My understanding is that planes don't fly directly upside down, and they angle the wing slightly to make a kinda-sorta-airfoil.
How helicopters can turn directly upside down, and fly that way[1], without reversing the direction of their props, that I don't get. (Thinking about it now, I think it turns from a helicopter to a hovercraft? Eg, this is a ground effect?)
Jesus H. Christ, that brings back memories. When I was (much) younger, probably somewhere between 9-13 or thereabouts, I had a brief phase when I really in to "weird stuff." I spent a lot of time reading books about UFO's, ghosts, the Bermuda Triangle, the Philadelphia Experiment, "ancient aliens", the "Oak Island money pit", blah, etc. etc. And the whole Flight 401 thing either figured very prominently in at least one book I read, or it kept re-appearing or both, because I just recalled a whole bunch of profound feelings associated with that story. I remember being really freaked out by it at the time. Enough so that I probably wouldn't have wanted to get on an airplane had I had any reason to fly back then (I didn't).
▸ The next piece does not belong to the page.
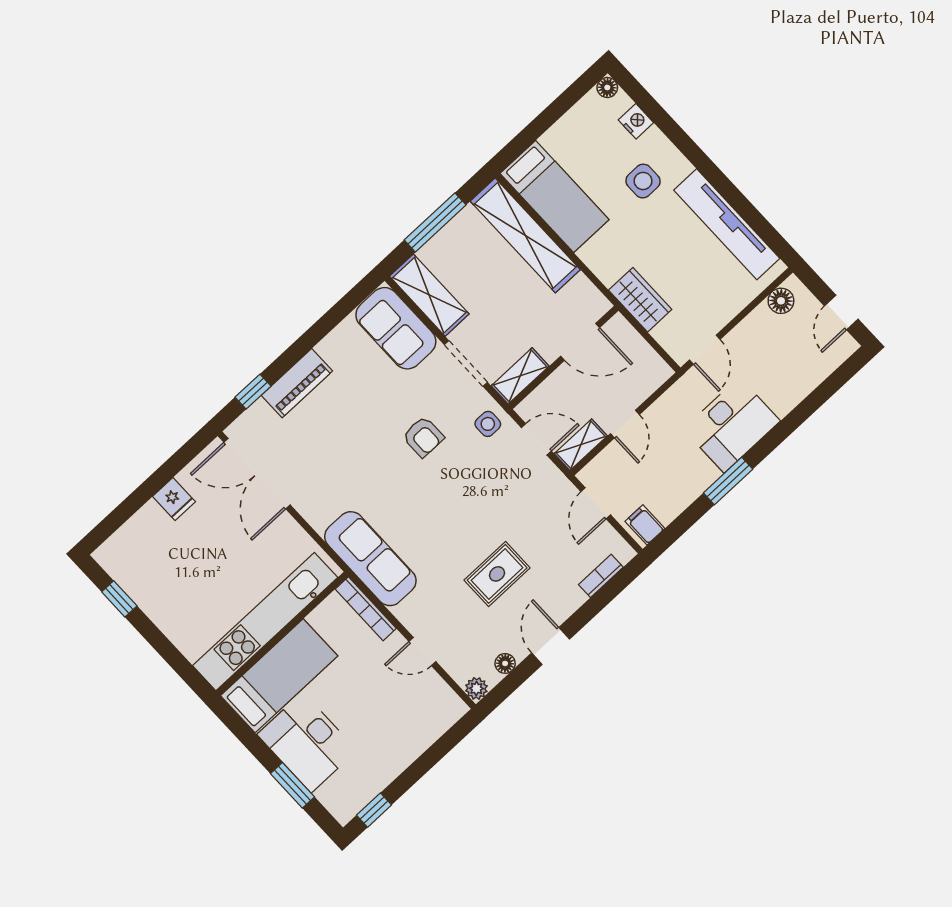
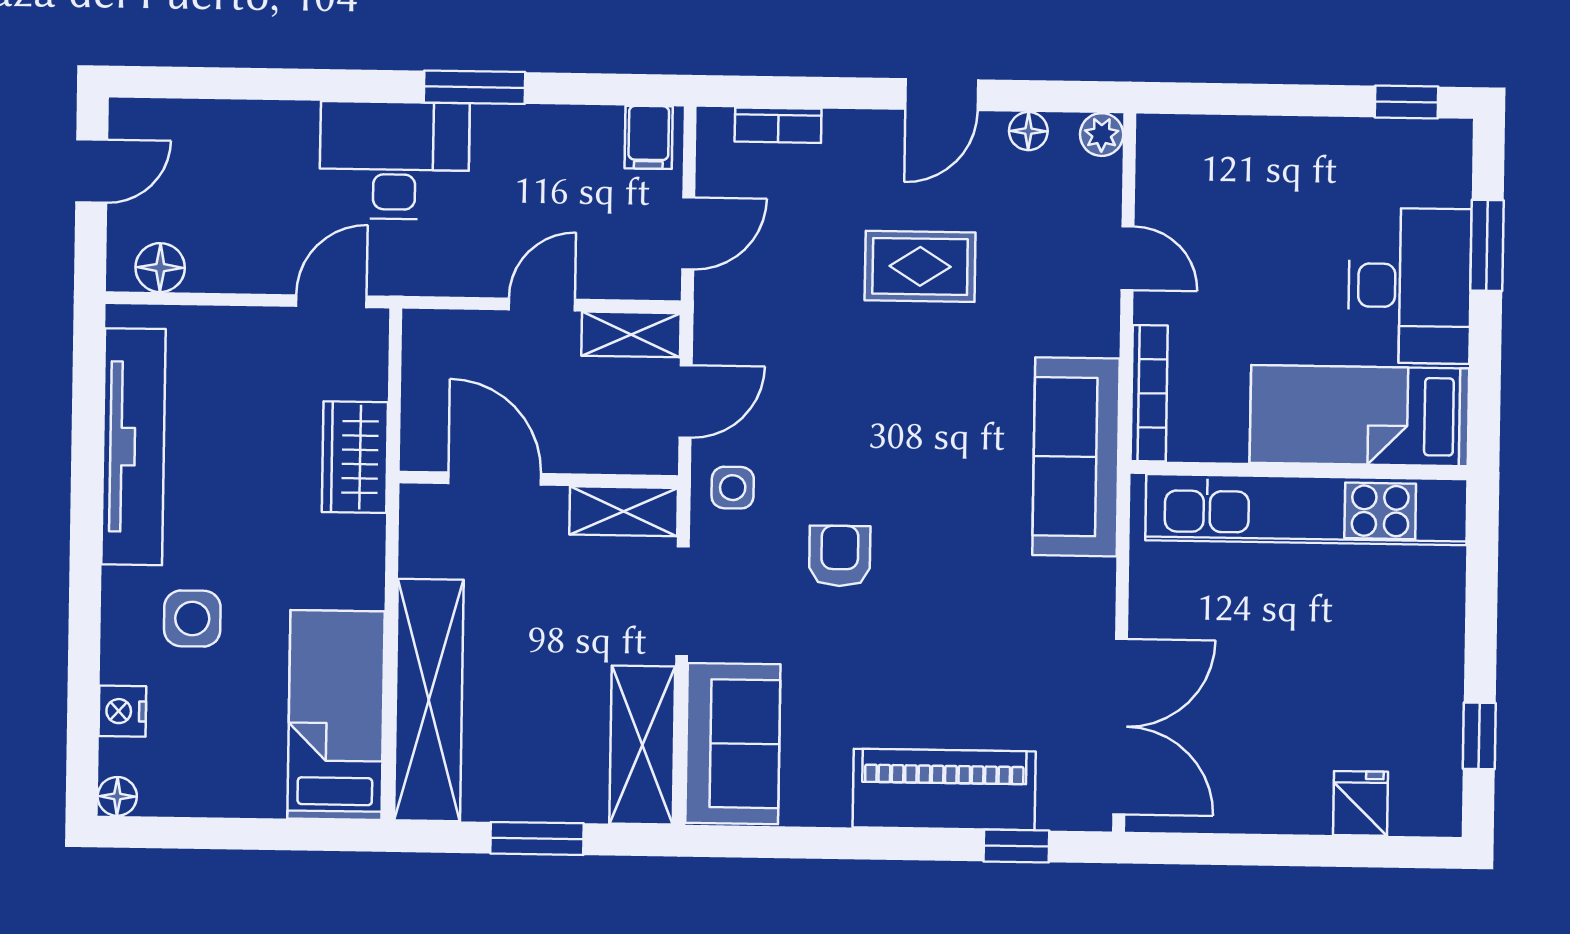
window: (435, 222) -> (537, 838), width x0.69
piano: (297, 383) -> (944, 789), width x1.37, depth x1.33
door: (536, 439) -> (686, 401), swing flipped
fridge: (174, 499) -> (1360, 803), moved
I'd like to say that even back then I mostly didn't really believe all that stuff, but I think maybe I kinda did, at least to a degree. Now I think it's all bollocks, and maybe that's one of the things I miss about being a kid... that sense of fascination with the mysterious and unknown and the sense of possibility that comes with allowing yourself to believe in the Bermuda Triangle, ghosts, yadda yadda.
I'm with you on the last one, and I sometimes wonder whether religious people still have that sense of fascination with the unknown, or with what is possible.
I would like to have that again, if only for a few moments.
Lost souls on Boeing planes isn't too far fetched. Lord Xenu flew in all those thetans on rocket powered DC-8's which were originally made by McDonnell Douglas who merged with Boeing. Basically Snakes on a Plane but with souls and Tom Cruise.
An accidental time traveler traveling slightly out of alignment with their timeline would likely manifest as something we would describe as a ghost, for a brief moment.